If you are interested, or directly involved, in Next Generation Sequencing applications for research or clinical diagnostics, especially in whole exome sequencing or targeted multigene panel testing, you’ve certainly heard of the so-called bed files. If you haven’t heard of them yet, you’ll soon need to learn what they are and how to use them!
The bed files are reference files, with extension .bed, which are provided by the manufacturer of the capturing kit. So, if you want the bed files, first make sure to have the email address of your kit producer, because you need to ask them! The bed files precisely illustrate the extension of the coverage of your kit. If you are wondering whether a certain gene (or part f it) is included in the NGS assay you are about to perform, you need to watch at the bed files.
How do I read a bed file?
Bed files are designed to view the extension of an exome kit or a multigene panel enrichment. If you simply click on the bed file itself, your system will likely open it in a notepad application as a text file and you won’t be able to use it. To correctly visualize the bed file, you have to upload it on a visual genomic platform such as IgV (Integrative Genomics Viewer) or the UCSC Genome Browser.

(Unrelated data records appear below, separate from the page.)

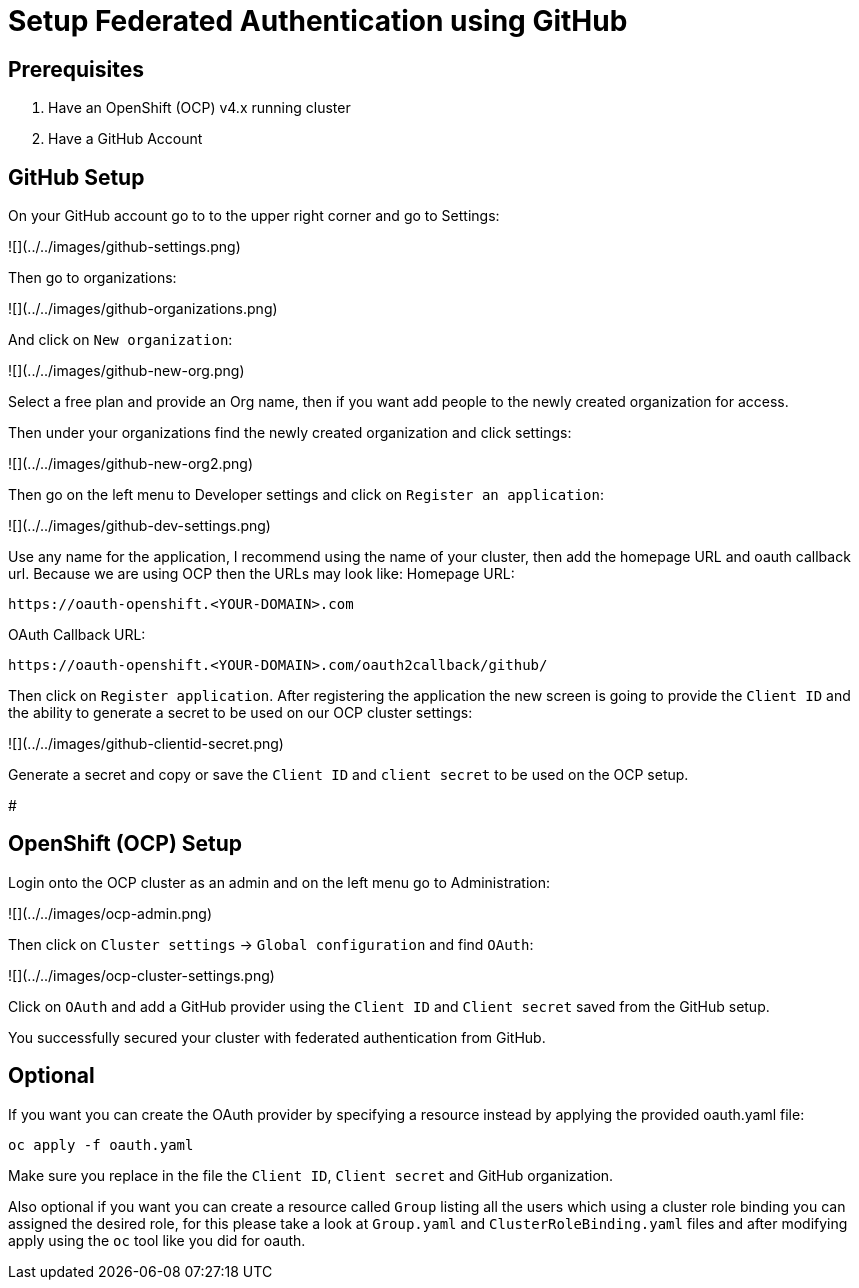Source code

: # Setup Federated Authentication using GitHub

## Prerequisites

1. Have an OpenShift (OCP) v4.x running cluster
2. Have a GitHub Account

## GitHub Setup

On your GitHub account go to to the upper right corner and go to Settings:

![](../../images/github-settings.png)

Then go to organizations:

![](../../images/github-organizations.png)

And click on `New organization`:

![](../../images/github-new-org.png)

Select a free plan and provide an Org name, then if you want add people to the newly created organization for access.

Then under your organizations find the newly created organization and click settings:

![](../../images/github-new-org2.png)

Then go on the left menu to Developer settings and click on `Register an application`:

![](../../images/github-dev-settings.png)

Use any name for the application, I recommend using the name of your cluster, then add the homepage URL and oauth callback url. 
Because we are using OCP then the URLs may look like:
Homepage URL:
```
https://oauth-openshift.<YOUR-DOMAIN>.com
```
OAuth Callback URL:
```
https://oauth-openshift.<YOUR-DOMAIN>.com/oauth2callback/github/
```
Then click on `Register application`. After registering the application the new screen is going to provide the `Client ID` and the ability to generate a secret to be used on our OCP cluster settings: 

![](../../images/github-clientid-secret.png)

Generate a secret and copy or save the `Client ID` and `client secret` to be used on the OCP setup.

#

## OpenShift (OCP) Setup

Login onto the OCP cluster as an admin and on the left menu go to Administration:

![](../../images/ocp-admin.png)

Then click on `Cluster settings` -> `Global configuration` and find `OAuth`:

![](../../images/ocp-cluster-settings.png)

Click on `OAuth` and add a GitHub provider using the `Client ID` and `Client secret` saved from the GitHub setup.

You successfully secured your cluster with federated authentication from GitHub.

## Optional

If you want you can create the OAuth provider by specifying a resource instead by applying the provided oauth.yaml file:

```
oc apply -f oauth.yaml 
```

Make sure you replace in the file the `Client ID`, `Client secret` and GitHub organization.

Also optional if you want you can create a resource called `Group` listing all the users which using a cluster role binding you can assigned the desired role, for this please take a look at `Group.yaml` and `ClusterRoleBinding.yaml` files and after modifying apply using the `oc` tool like you did for oauth.
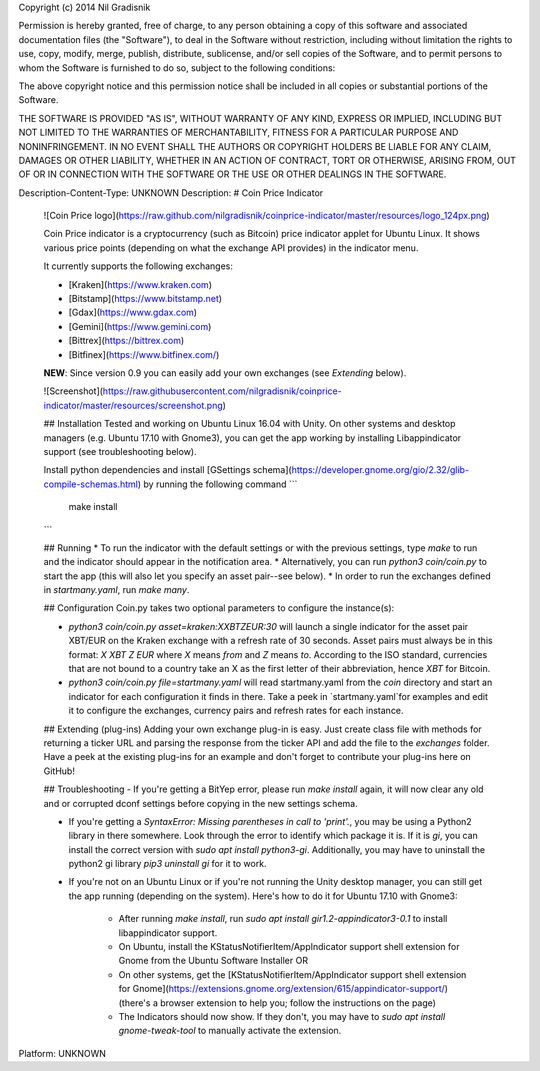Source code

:Copyright (c) 2014 Nil Gradisnik

Permission is hereby granted, free of charge, to any person obtaining a copy
of this software and associated documentation files (the "Software"), to deal
in the Software without restriction, including without limitation the rights
to use, copy, modify, merge, publish, distribute, sublicense, and/or sell
copies of the Software, and to permit persons to whom the Software is
furnished to do so, subject to the following conditions:

The above copyright notice and this permission notice shall be included in
all copies or substantial portions of the Software.

THE SOFTWARE IS PROVIDED "AS IS", WITHOUT WARRANTY OF ANY KIND, EXPRESS OR
IMPLIED, INCLUDING BUT NOT LIMITED TO THE WARRANTIES OF MERCHANTABILITY,
FITNESS FOR A PARTICULAR PURPOSE AND NONINFRINGEMENT. IN NO EVENT SHALL THE
AUTHORS OR COPYRIGHT HOLDERS BE LIABLE FOR ANY CLAIM, DAMAGES OR OTHER
LIABILITY, WHETHER IN AN ACTION OF CONTRACT, TORT OR OTHERWISE, ARISING FROM,
OUT OF OR IN CONNECTION WITH THE SOFTWARE OR THE USE OR OTHER DEALINGS IN
THE SOFTWARE.

Description-Content-Type: UNKNOWN
Description: # Coin Price Indicator
        
        ![Coin Price logo](https://raw.github.com/nilgradisnik/coinprice-indicator/master/resources/logo_124px.png)
        
        Coin Price indicator is a cryptocurrency (such as Bitcoin) price indicator applet for Ubuntu Linux. It shows various price points (depending on what the exchange API provides) in the indicator menu.
        
        It currently supports the following exchanges:
        
        * [Kraken](https://www.kraken.com)
        * [Bitstamp](https://www.bitstamp.net)
        * [Gdax](https://www.gdax.com)
        * [Gemini](https://www.gemini.com)
        * [Bittrex](https://bittrex.com)
        * [Bitfinex](https://www.bitfinex.com/)
        
        **NEW**: Since version 0.9 you can easily add your own exchanges (see *Extending* below).
        
        ![Screenshot](https://raw.githubusercontent.com/nilgradisnik/coinprice-indicator/master/resources/screenshot.png)
        
        ## Installation
        Tested and working on Ubuntu Linux 16.04 with Unity. On other systems and desktop managers (e.g. Ubuntu 17.10 with Gnome3), you can get the app working by installing Libappindicator support (see troubleshooting below).
        
        Install python dependencies and install [GSettings schema](https://developer.gnome.org/gio/2.32/glib-compile-schemas.html) by running the following command
        ```
         make install
        ```
        
        ## Running
        * To run the indicator with the default settings or with the previous settings, type `make` to run and the indicator should appear in the notification area.
        * Alternatively, you can run `python3 coin/coin.py` to start the app (this will also let you specify an asset pair--see below).
        * In order to run the exchanges defined in `startmany.yaml`, run `make many`.
        
        ## Configuration
        Coin.py takes two optional parameters to configure the instance(s):
        
        * `python3 coin/coin.py asset=kraken:XXBTZEUR:30` will launch a single indicator for the asset pair XBT/EUR on the Kraken exchange with a refresh rate of 30 seconds. Asset pairs must always be in this format: `X XBT Z EUR` where `X` means `from` and `Z` means `to`. According to the ISO standard, currencies that are not bound to a country take an X as the first letter of their abbreviation, hence `XBT` for Bitcoin.
        
        * `python3 coin/coin.py file=startmany.yaml` will read startmany.yaml from the `coin` directory and start an indicator for each configuration it finds in there. Take a peek in `startmany.yaml`for examples and edit it to configure the exchanges, currency pairs and refresh rates for each instance.
        
        ## Extending (plug-ins)
        Adding your own exchange plug-in is easy. Just create class file with methods for returning a ticker URL and parsing the response from the ticker API and add the file to the `exchanges` folder. Have a peek at the existing plug-ins for an example and don't forget to contribute your plug-ins here on GitHub!
        
        ## Troubleshooting
        - If you're getting a BitYep error, please run `make install` again, it will now clear any old and or corrupted dconf settings before copying in the new settings schema.
        
        - If you're getting a `SyntaxError: Missing parentheses in call to 'print'.`, you may be using a Python2 library in there somewhere. Look through the error to identify which package it is. If it is `gi`, you can install the correct version with `sudo apt install python3-gi`. Additionally, you may have to uninstall the python2 gi library `pip3 uninstall gi` for it to work.
        
        - If you're not on an Ubuntu Linux or if you're not running the Unity desktop manager, you can still get the app running (depending on the system). Here's how to do it for Ubuntu 17.10 with Gnome3:
        
        	* After running `make install`, run `sudo apt install gir1.2-appindicator3-0.1` to install libappindicator support.
        	* On Ubuntu, install the KStatusNotifierItem/AppIndicator support shell extension for Gnome from the Ubuntu Software Installer OR
        	* On other systems, get the [KStatusNotifierItem/AppIndicator support shell extension for Gnome](https://extensions.gnome.org/extension/615/appindicator-support/) (there's a browser extension to help you; follow the instructions on the page)
        	* The Indicators should now show. If they don't, you may have to `sudo apt install gnome-tweak-tool` to manually activate the extension.
Platform: UNKNOWN
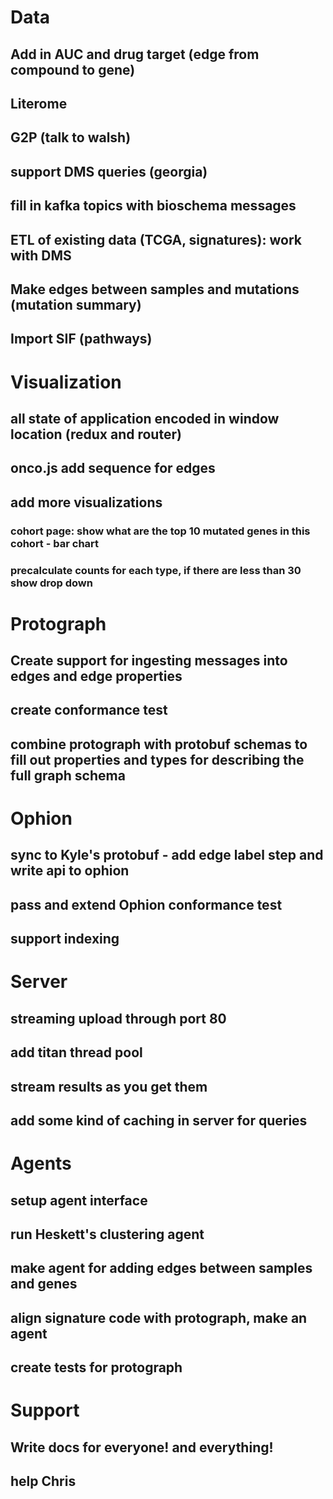 * Data
** Add in AUC and drug target (edge from compound to gene)
** Literome
** G2P (talk to walsh)
** support DMS queries (georgia)
** fill in kafka topics with bioschema messages
** ETL of existing data (TCGA, signatures): work with DMS
** Make edges between samples and mutations (mutation summary)
** Import SIF (pathways)
* Visualization
** all state of application encoded in window location (redux and router)
** onco.js add sequence for edges
** add more visualizations
*** cohort page: show what are the top 10 mutated genes in this cohort - bar chart
*** precalculate counts for each type, if there are less than 30 show drop down
* Protograph
** Create support for ingesting messages into edges and edge properties
** create conformance test
** combine protograph with protobuf schemas to fill out properties and types for describing the full graph schema
* Ophion
** sync to Kyle's protobuf - add edge label step and write api to ophion
** pass and extend Ophion conformance test
** support indexing
* Server
** streaming upload through port 80
** add titan thread pool
** stream results as you get them
** add some kind of caching in server for queries
* Agents
** setup agent interface
** run Heskett's clustering agent
** make agent for adding edges between samples and genes
** align signature code with protograph, make an agent
** create tests for protograph
* Support
** Write docs for everyone! and everything!
** help Chris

Is it important to use the bed files?
Using bed files before performing an NGS analysis such as whole exome sequencing or targeted NGS panel testing is essential. Indeed, as you may also see from our large menu of exome sequencing solutions, there are several types of exomes, depending on the extension of the human exonic content, which may range from less than 10 MB to up to more than 90 MB, the number of genes (from less than 3,000 to the totality of the 20,000 human genes), and the inclusion or exclusion of regulatory regions in the untranslated regions (5′-UTRs and 3′-UTRs). In addition, although exome sequencing should include the entirety of coding regions by definition, some capturing kits may cover only proven pathogenic hotspots or may lack coverage of gene portions due to the specific conformation of the local sequence or even the expected expression level of different gene isoforms.
Are you the Bioinformatics guy?
Are you the guy dealing with heavy calculations to process alignments and variant calling all day long? Then, you’ll certainly want to know all the crazy details about bed files and, of course, we don’t want to disappoint you!
The .bed files belong to the category of data files and are edited in a tab-delimited text file format. These files are made to annotate the coordinates of genomic regions. They consist of numerous lines, containing from 3 to 12 columns of data, each representing one of the genomic region of interest. In each line, there are 3 required data columns, while the others are optional. The first three required fields in each line are:
- Chromosome: name of the chromosome, supplied with or without the prefix “chr”;
- Chromosome Start: starting position of the region of interest in a standard coordinate system;
- Chromosome End: ending position of the region of interest in a standard coordinate system.
Optional fields can be added to this information to provide more details of the region of interest, always delimited by spaces or tabs.